Fu facile dimostrare che mangiando con poco sale gli ipertesi miglioravano e che gli aborigeni dell’Amazzonia, abituati allo sciapo, avevano pressioni basse. I medici moderni, siamo negli anni settanta, ci credettero, ma furono accolti come le esortazioni dopo le omelie in chiesa: rubare si fa peccato ma rende, anche al netto dei rischi legali. In quello stesso periodo di fine secolo ci si è messo anche il dottor Ancel Keys, che con l’ineffabile ingenuità dei nordamericani edificò una grande impresa, il “Seven Countries”, ossia l’impegno di sette paesi compreso il nostro per dimostrare che la dieta morigerata delle riviere mediterranee faceva vivere meglio e di più rispetto a quella con gli hamburger farciti, gli eggs and bacon e i dolci cremosi degli statunitensi e affini. Keys che ci credette raggiunse le cento primavere, i suoi compatrioti continuano a combattere con gli autunni e gli inverni delle malattie cardiovascolari e metaboliche.
Quei sette paesi animati da nobili propositi erano gli USA, il Canada, il Regno Unito, la Germania, la Francia, l’Italia e il Giappone. Tutti hanno preso atto, ma non hanno sensibilmente cambiato le loro abitudini se in luglio 2019 il New England Journal of Medicine, la rivista che ci sorveglia anche le Sanità, pubblica per conto dalla National Academy of Medicine degli USA un richiamo sull’abuso del sale di sodio e lo correla all’alimentazione imposta dall’industria e dalle abitudini invariate. Ricordando che secondo statistiche aggiornate: a) il consumo giornaliero di sale dell’uomo americano è di 10.4 gr. (7.3 gr. la donna); b) il suo fabbisogno fisiologico dovrebbe essere inferiore ai 3.5 gr.; c) circa l’80% del sale ingerito proviene già dai cibi dei ristoranti o prima di entrare nelle nostre cucine e mense; d) dove l’aggiunta costituisce solo il 5%; e) la riduzione del sale a 2-3 gr. abbassa da sola una pressione alta di circa 10 mmHg; f) questo stesso piccolo sacrificio diminuirebbe per in un anno negli USA 54-99.000 infarti, 32-62.000 ictus e la mortalità calerebbe dai 92.000 ai 44.000 casi.
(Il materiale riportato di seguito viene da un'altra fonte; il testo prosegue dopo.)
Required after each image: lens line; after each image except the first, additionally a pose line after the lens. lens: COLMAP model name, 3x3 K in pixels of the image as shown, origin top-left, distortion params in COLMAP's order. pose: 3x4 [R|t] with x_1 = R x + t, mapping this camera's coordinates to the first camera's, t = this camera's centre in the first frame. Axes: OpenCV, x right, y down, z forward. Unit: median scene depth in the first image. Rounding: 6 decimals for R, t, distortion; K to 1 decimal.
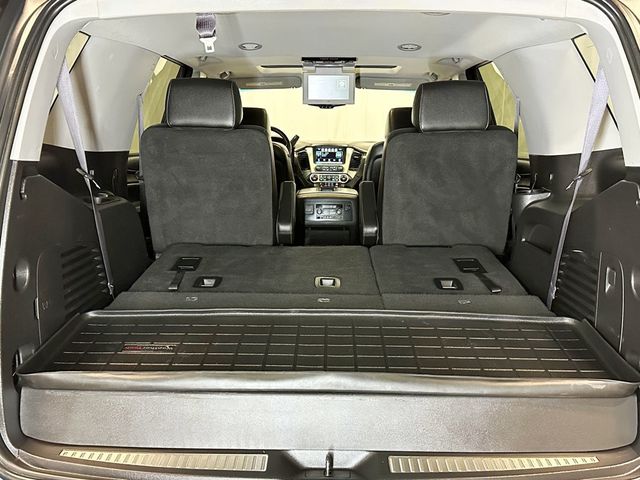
lens RADIAL K [[610.4, 0, 320.0], [0, 610.4, 240.0], [0, 0, 1]] dist [0.130719, -0.166882]
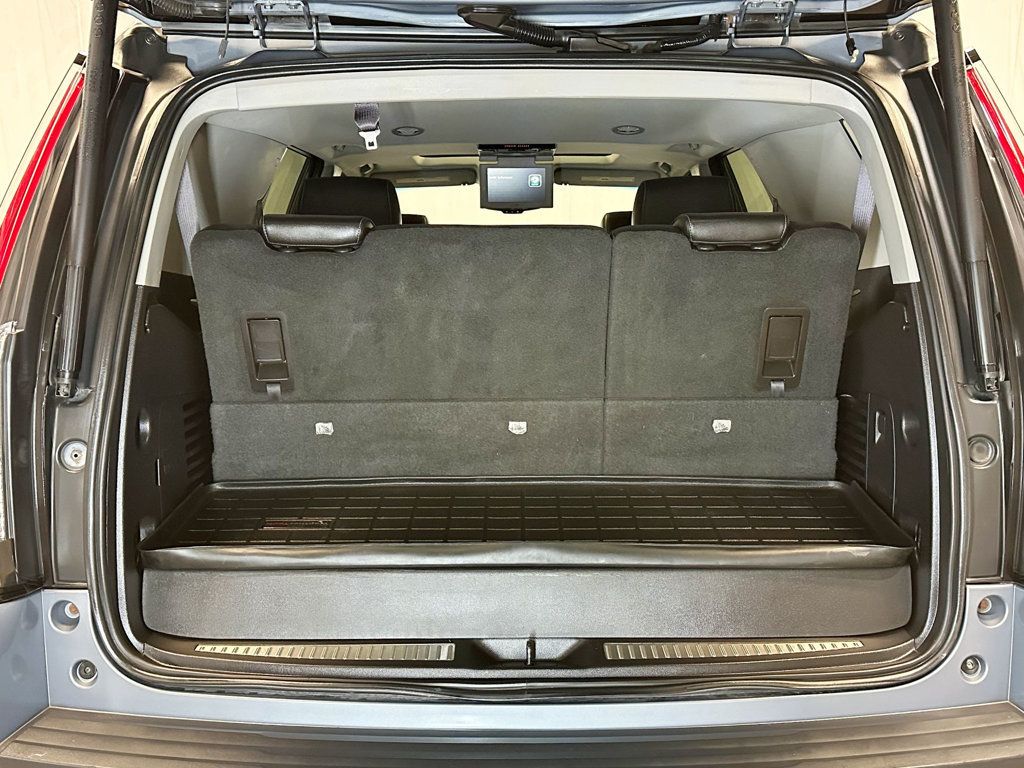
lens RADIAL K [[988.6, 0, 512.0], [0, 988.6, 384.0], [0, 0, 1]] dist [0.104656, 0.001432]
pose [[0.999824, -0.014309, 0.012132, -0.017547], [0.014765, 0.999156, -0.038337, 0.050556], [-0.011573, 0.038510, 0.999191, -0.271966]]
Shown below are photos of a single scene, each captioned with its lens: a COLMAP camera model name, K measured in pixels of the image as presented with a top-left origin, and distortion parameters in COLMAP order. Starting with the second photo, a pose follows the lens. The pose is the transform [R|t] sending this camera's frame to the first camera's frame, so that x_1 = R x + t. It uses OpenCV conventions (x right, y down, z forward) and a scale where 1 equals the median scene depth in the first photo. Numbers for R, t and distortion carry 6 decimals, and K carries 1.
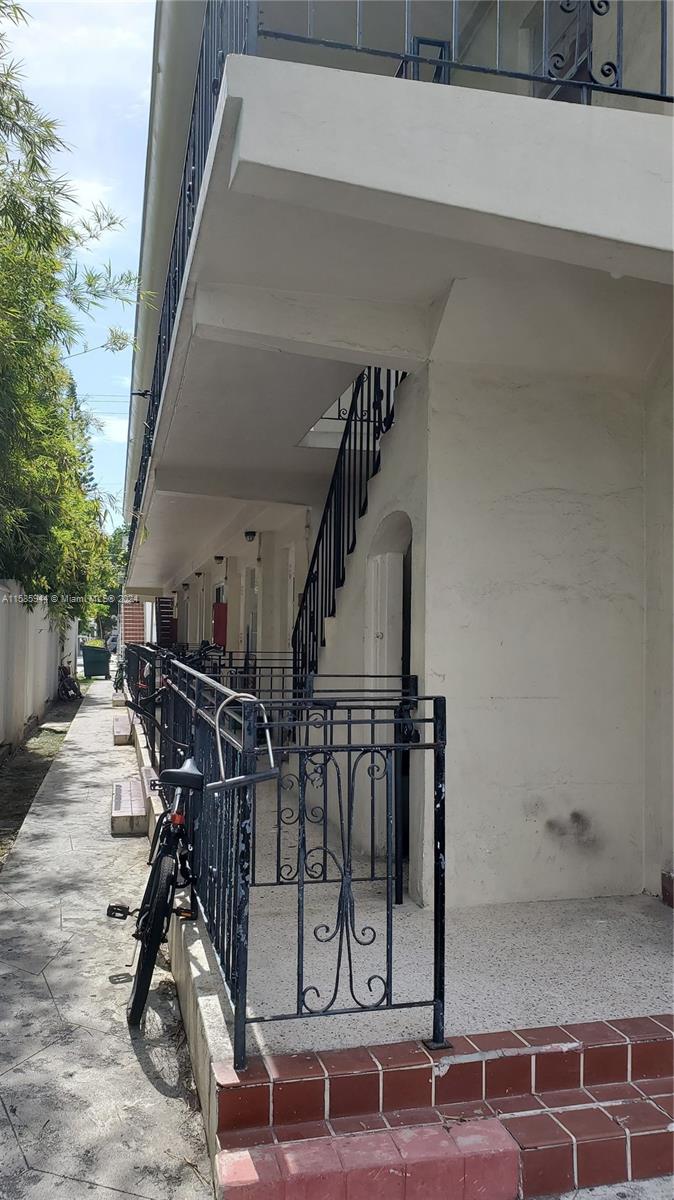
lens RADIAL K [[911.2, 0, 337.0], [0, 911.2, 600.0], [0, 0, 1]] dist [-0.002502, -0.000561]
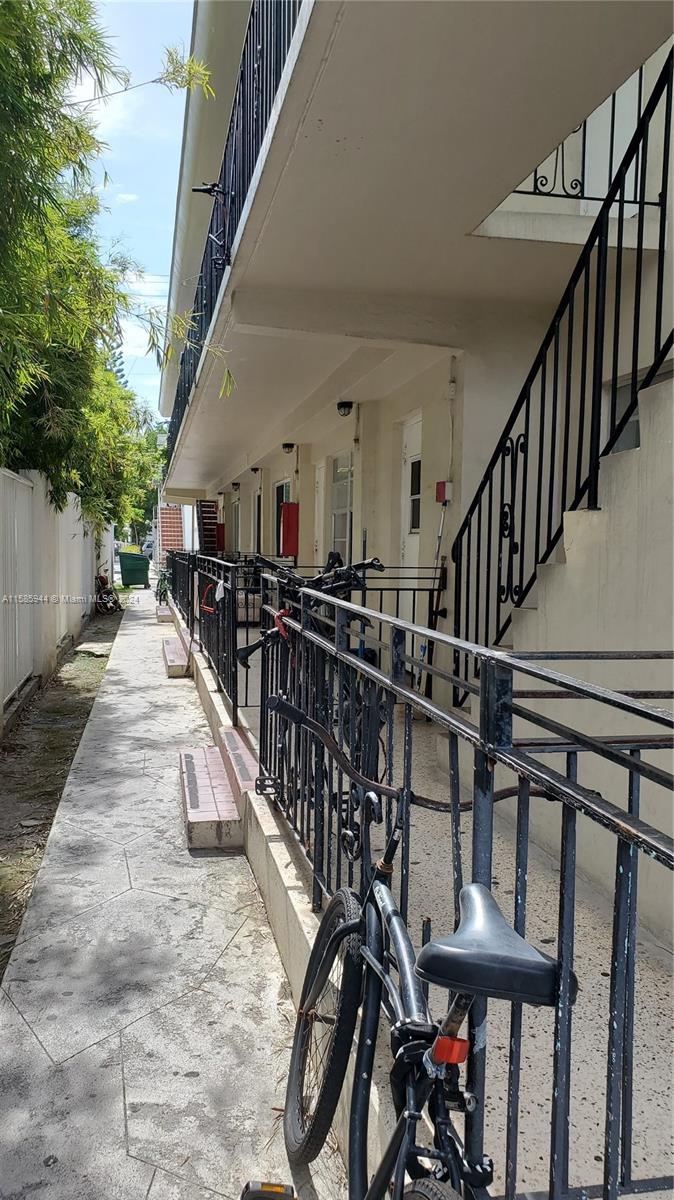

Da tutto ciò non v’è dubbio che il cloruro di sodio, oltre certi limiti, così come altri cibi sregolati, o l’assunzione di quelle che chiamiamo droghe, tutto si comporta come vero e proprio doping.
E cosa dire quindi delle cattive abitudini, de vizi, delle prevaricazioni, del credersi più bravi di quanto siamo, del non saper tacere e del parlare a sproposito, del non controllare certi istinti? Tutto è doping, un diabolico doping. Il rimedio? Difficile da attuare, come si evince dalla nostra storia di homo sapiens. Forse dovremmo cominciare a metterci in coda.